The above reasons don’t apply to any book that I know but they are valid. However, to give you a flavour of how books are affected by book fairs like Frankfurt, here are a few instances of real matters I was involved in at Frankfurt this year.

  • One book that NIAS is about to publish could do quite well in the country it studies. But how to make a book sell more than merely ‘OK’? We discussed this with our distributor’s local agent.
  • Meantime another new book could do very well in its focal country – but it could also be banned or attacked in the courts for upsetting the local powers-that-be. This was a delicate case because people were very careful what they said but we ended up with reasonably clear idea of the situation and with ideas how to respond if things turn sour.
  • In some markets our books are selling well, in others less so. For one big market especially we met with booksellers and others working in the book trade there to understand what was happening and to formulate a strategy to improve sales.
  • If a book sells very well, chances are it will need to be reprinted. Our problem is that we print in Asia but all too often the reprints are needed in the US or Europe but there are not enough orders for a full reprint in Asia to be economic. Shipping charges are horrendous, too. I spent quite a lot of time exploring the alternatives here. Finding a solution is now urgent; authors hate hearing that people cannot buy their books.
  • One of our recent books is about pirates, real pirates of the skull-and-crossbones type. I sniffed around the national stands of a few countries with a strong maritime background looking for publishers who might be interested to publish the book in their language. No luck this time.
  • Recently, an author approached us with a book proposal. He wants something out fast as he’s up for tenure at a US university but doesn’t seem to realize that this means getting published by a reputable American press; even a quality European press like NIAS Press just won’t do. Normally it would be much too early to do this (because we haven’t yet seen or reviewed the manuscript) but as the proposal and sample were good I aired the idea of co-publication at meetings with a couple of US presses, just to test the water. Interest was expressed; there’s something I can build on later.
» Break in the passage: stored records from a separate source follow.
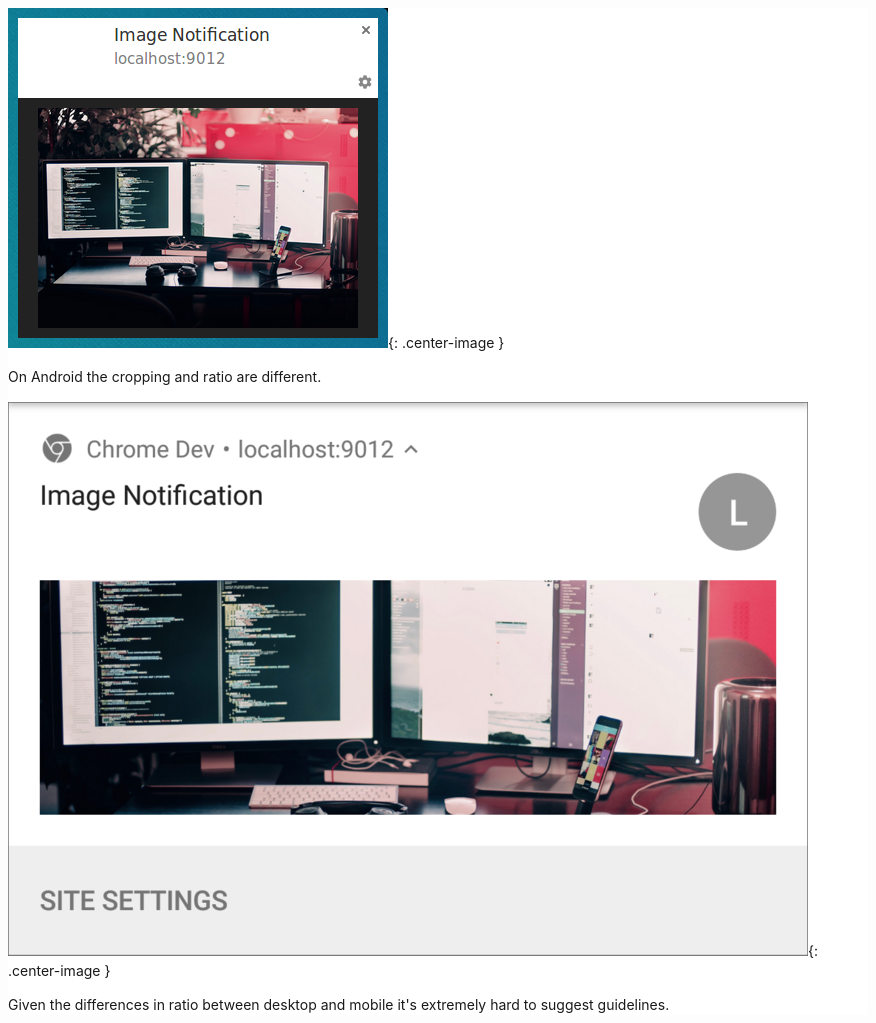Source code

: ![Notification with image on Chrome on Linux.](./images/notification-screenshots/desktop/chrome-image.png){: .center-image }

On Android the cropping and ratio are different.

![Notification with image on Chrome for Android.](./images/notification-screenshots/mobile/chrome-image.png){: .center-image }

Given the differences in ratio between desktop and mobile it's extremely hard to suggest
guidelines.
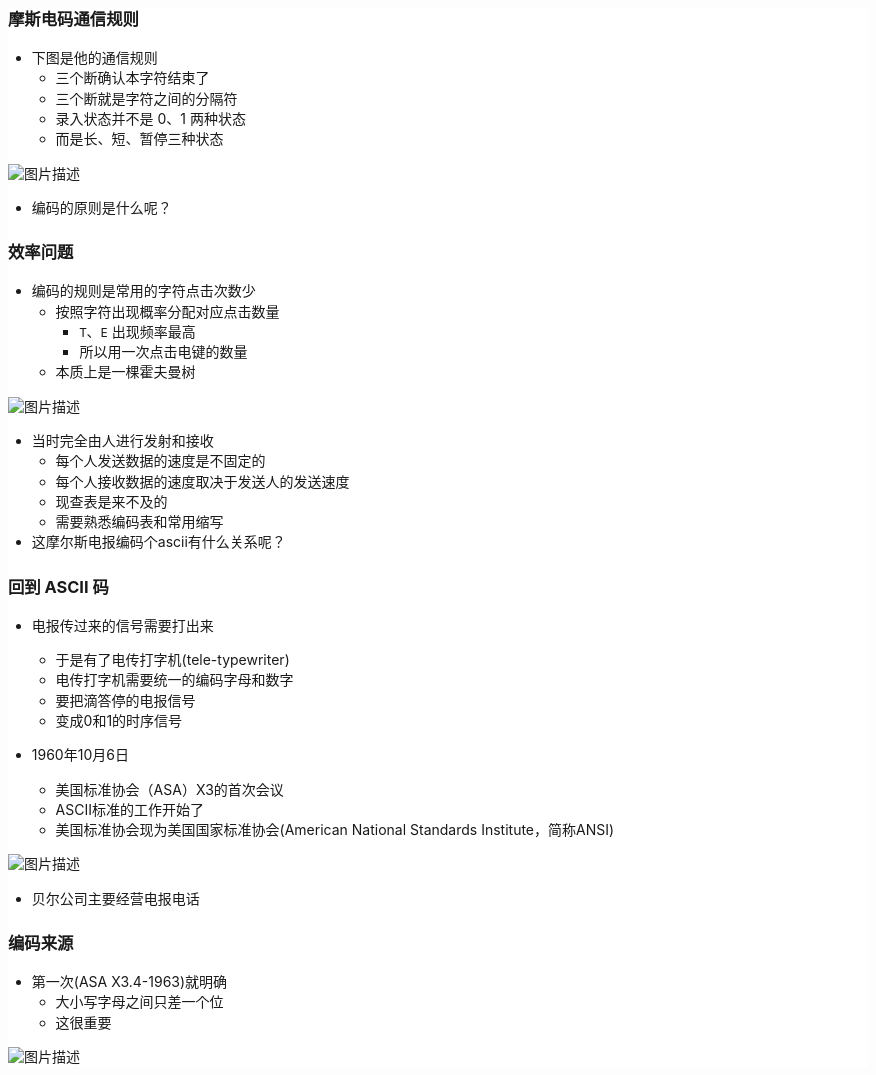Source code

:### 摩斯电码通信规则

- 下图是他的通信规则
	- 三个断确认本字符结束了
	- 三个断就是字符之间的分隔符
	- 录入状态并不是 0、1 两种状态
	- 而是长、短、暂停三种状态

![图片描述](https://doc.shiyanlou.com/courses/uid1190679-20210222-1613991040485)

- 编码的原则是什么呢？

### 效率问题

- 编码的规则是常用的字符点击次数少
	- 按照字符出现概率分配对应点击数量
		- `T`、`E` 出现频率最高
		- 所以用一次点击电键的数量
	- 本质上是一棵霍夫曼树

![图片描述](https://doc.shiyanlou.com/courses/uid1190679-20210222-1613991449293)

- 当时完全由人进行发射和接收
	- 每个人发送数据的速度是不固定的
	- 每个人接收数据的速度取决于发送人的发送速度
	- 现查表是来不及的
	- 需要熟悉编码表和常用缩写
- 这摩尔斯电报编码个ascii有什么关系呢？

### 回到 ASCII 码

- 电报传过来的信号需要打出来
	- 于是有了电传打字机(tele-typewriter)
	- 电传打字机需要统一的编码字母和数字
	- 要把滴答停的电报信号
	- 变成0和1的时序信号

- 1960年10月6日
	- 美国标准协会（ASA）X3的首次会议
	- ASCII标准的工作开始了
	- 美国标准协会现为美国国家标准协会(American National Standards Institute，简称ANSI)

![图片描述](https://doc.shiyanlou.com/courses/uid1190679-20220911-1662888484663)

- 贝尔公司主要经营电报电话

### 编码来源

- 第一次(ASA X3.4-1963)就明确
	- 大小写字母之间只差一个位
	- 这很重要

![图片描述](https://doc.shiyanlou.com/courses/uid1190679-20220319-1647656000060)
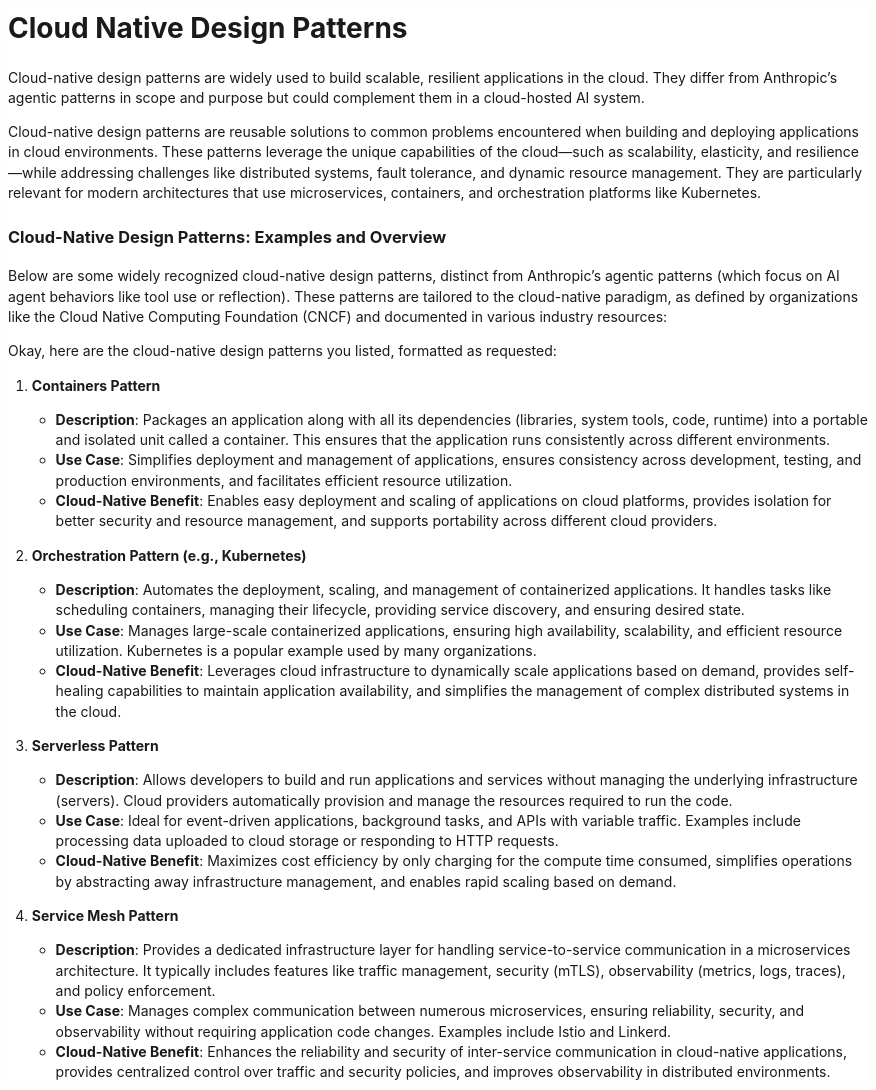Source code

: # Cloud Native Design Patterns

Cloud-native design patterns are widely used to build scalable, resilient applications in the cloud. They differ from Anthropic’s agentic patterns in scope and purpose but could complement them in a cloud-hosted AI system.

Cloud-native design patterns are reusable solutions to common problems encountered when building and deploying applications in cloud environments. These patterns leverage the unique capabilities of the cloud—such as scalability, elasticity, and resilience—while addressing challenges like distributed systems, fault tolerance, and dynamic resource management. They are particularly relevant for modern architectures that use microservices, containers, and orchestration platforms like Kubernetes.

### Cloud-Native Design Patterns: Examples and Overview
Below are some widely recognized cloud-native design patterns, distinct from Anthropic’s agentic patterns (which focus on AI agent behaviors like tool use or reflection). These patterns are tailored to the cloud-native paradigm, as defined by organizations like the Cloud Native Computing Foundation (CNCF) and documented in various industry resources:

Okay, here are the cloud-native design patterns you listed, formatted as requested:

1. **Containers Pattern**
   - **Description**: Packages an application along with all its dependencies (libraries, system tools, code, runtime) into a portable and isolated unit called a container. This ensures that the application runs consistently across different environments.
   - **Use Case**: Simplifies deployment and management of applications, ensures consistency across development, testing, and production environments, and facilitates efficient resource utilization.
   - **Cloud-Native Benefit**: Enables easy deployment and scaling of applications on cloud platforms, provides isolation for better security and resource management, and supports portability across different cloud providers.

2. **Orchestration Pattern (e.g., Kubernetes)**
   - **Description**: Automates the deployment, scaling, and management of containerized applications. It handles tasks like scheduling containers, managing their lifecycle, providing service discovery, and ensuring desired state.
   - **Use Case**: Manages large-scale containerized applications, ensuring high availability, scalability, and efficient resource utilization. Kubernetes is a popular example used by many organizations.
   - **Cloud-Native Benefit**: Leverages cloud infrastructure to dynamically scale applications based on demand, provides self-healing capabilities to maintain application availability, and simplifies the management of complex distributed systems in the cloud.

3. **Serverless Pattern**
   - **Description**: Allows developers to build and run applications and services without managing the underlying infrastructure (servers). Cloud providers automatically provision and manage the resources required to run the code.
   - **Use Case**: Ideal for event-driven applications, background tasks, and APIs with variable traffic. Examples include processing data uploaded to cloud storage or responding to HTTP requests.
   - **Cloud-Native Benefit**: Maximizes cost efficiency by only charging for the compute time consumed, simplifies operations by abstracting away infrastructure management, and enables rapid scaling based on demand.

4. **Service Mesh Pattern**
   - **Description**: Provides a dedicated infrastructure layer for handling service-to-service communication in a microservices architecture. It typically includes features like traffic management, security (mTLS), observability (metrics, logs, traces), and policy enforcement.
   - **Use Case**: Manages complex communication between numerous microservices, ensuring reliability, security, and observability without requiring application code changes. Examples include Istio and Linkerd.
   - **Cloud-Native Benefit**: Enhances the reliability and security of inter-service communication in cloud-native applications, provides centralized control over traffic and security policies, and improves observability in distributed environments.
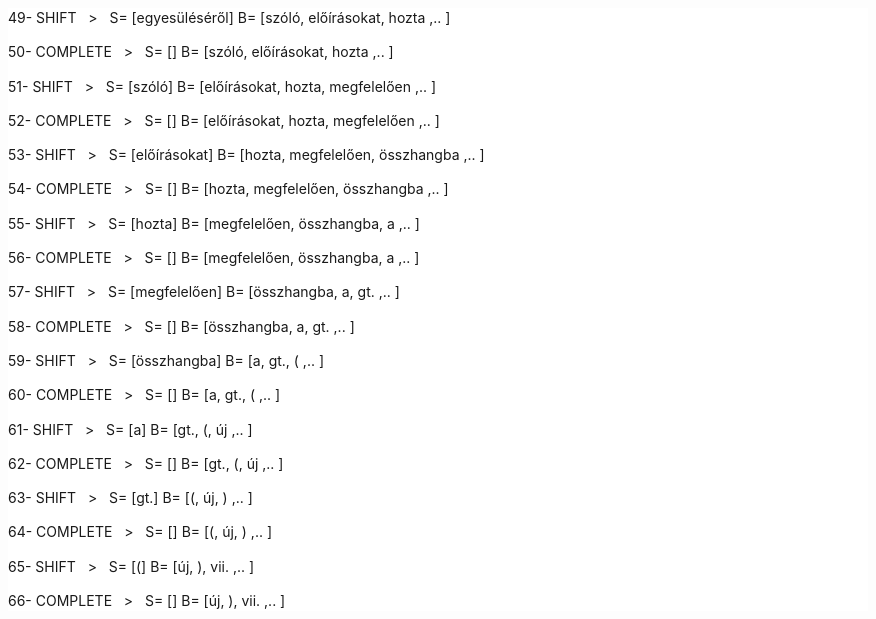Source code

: 
49- SHIFT&nbsp;&nbsp;&nbsp;>&nbsp;&nbsp;&nbsp;S= [egyesüléséről]   B= [szóló, előírásokat, hozta ,.. ]



50- COMPLETE&nbsp;&nbsp;&nbsp;>&nbsp;&nbsp;&nbsp;S= []   B= [szóló, előírásokat, hozta ,.. ]



51- SHIFT&nbsp;&nbsp;&nbsp;>&nbsp;&nbsp;&nbsp;S= [szóló]   B= [előírásokat, hozta, megfelelően ,.. ]



52- COMPLETE&nbsp;&nbsp;&nbsp;>&nbsp;&nbsp;&nbsp;S= []   B= [előírásokat, hozta, megfelelően ,.. ]



53- SHIFT&nbsp;&nbsp;&nbsp;>&nbsp;&nbsp;&nbsp;S= [előírásokat]   B= [hozta, megfelelően, összhangba ,.. ]



54- COMPLETE&nbsp;&nbsp;&nbsp;>&nbsp;&nbsp;&nbsp;S= []   B= [hozta, megfelelően, összhangba ,.. ]



55- SHIFT&nbsp;&nbsp;&nbsp;>&nbsp;&nbsp;&nbsp;S= [hozta]   B= [megfelelően, összhangba, a ,.. ]



56- COMPLETE&nbsp;&nbsp;&nbsp;>&nbsp;&nbsp;&nbsp;S= []   B= [megfelelően, összhangba, a ,.. ]



57- SHIFT&nbsp;&nbsp;&nbsp;>&nbsp;&nbsp;&nbsp;S= [megfelelően]   B= [összhangba, a, gt. ,.. ]



58- COMPLETE&nbsp;&nbsp;&nbsp;>&nbsp;&nbsp;&nbsp;S= []   B= [összhangba, a, gt. ,.. ]



59- SHIFT&nbsp;&nbsp;&nbsp;>&nbsp;&nbsp;&nbsp;S= [összhangba]   B= [a, gt., ( ,.. ]



60- COMPLETE&nbsp;&nbsp;&nbsp;>&nbsp;&nbsp;&nbsp;S= []   B= [a, gt., ( ,.. ]



61- SHIFT&nbsp;&nbsp;&nbsp;>&nbsp;&nbsp;&nbsp;S= [a]   B= [gt., (, új ,.. ]



62- COMPLETE&nbsp;&nbsp;&nbsp;>&nbsp;&nbsp;&nbsp;S= []   B= [gt., (, új ,.. ]



63- SHIFT&nbsp;&nbsp;&nbsp;>&nbsp;&nbsp;&nbsp;S= [gt.]   B= [(, új, ) ,.. ]



64- COMPLETE&nbsp;&nbsp;&nbsp;>&nbsp;&nbsp;&nbsp;S= []   B= [(, új, ) ,.. ]



65- SHIFT&nbsp;&nbsp;&nbsp;>&nbsp;&nbsp;&nbsp;S= [(]   B= [új, ), vii. ,.. ]



66- COMPLETE&nbsp;&nbsp;&nbsp;>&nbsp;&nbsp;&nbsp;S= []   B= [új, ), vii. ,.. ]

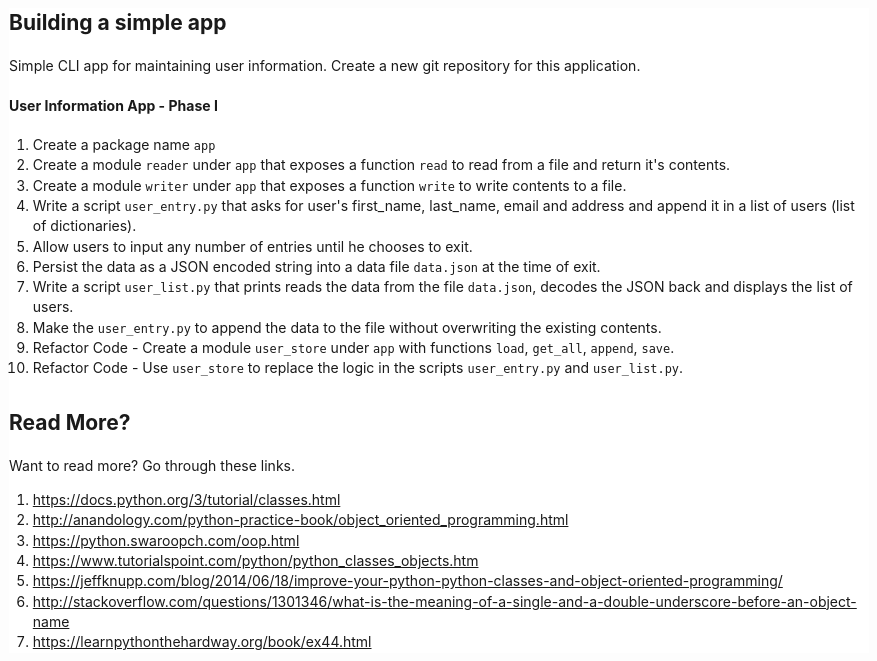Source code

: 
## Building a simple app
Simple CLI app for maintaining user information. Create a new git repository for this application.

#### User Information App - Phase I
1. Create a package name `app`
2. Create a module `reader` under `app` that exposes a function `read` to read from a file and return it's contents.
3. Create a module `writer` under `app` that exposes a function `write` to write contents to a file.
4. Write a script `user_entry.py` that asks for user's first_name, last_name, email and address and append it in a list of users (list of dictionaries).
5. Allow users to input any number of entries until he chooses to exit.
6. Persist the data as a JSON encoded string into a data file `data.json` at the time of exit.
7. Write a script `user_list.py` that prints reads the data from the file `data.json`, decodes the JSON back and displays the list of users.
8. Make the `user_entry.py` to append the data to the file without overwriting the existing contents.
9. Refactor Code - Create a module `user_store` under `app` with functions `load`, `get_all`, `append`, `save`.
10. Refactor Code - Use `user_store` to replace the logic in the scripts `user_entry.py` and `user_list.py`.

## Read More?
Want to read more? Go through these links.
 1. https://docs.python.org/3/tutorial/classes.html
 2. http://anandology.com/python-practice-book/object_oriented_programming.html
 3. https://python.swaroopch.com/oop.html
 4. https://www.tutorialspoint.com/python/python_classes_objects.htm
 5. https://jeffknupp.com/blog/2014/06/18/improve-your-python-python-classes-and-object-oriented-programming/
 6. http://stackoverflow.com/questions/1301346/what-is-the-meaning-of-a-single-and-a-double-underscore-before-an-object-name
 7. https://learnpythonthehardway.org/book/ex44.html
  • Indeed, one of the books we published last year was co-published with such a US university press, someone we hadn’t worked with before. One part of my meeting with them this year was simply to make sure that things had gone well as far as they were concerned. It had, and we moved on to discuss a new joint project.
  • While the focus of any book fair is on new books, there is growing interest to give new life to older titles by digitizing them. They are then republished as e-books (even e-chapters). I had several meetings and also attended seminars exploring this issue. The result is that by Christmas we shall have digitized a fair chunk of our books, many more following next year.

No wonder I feel rather pressed at present!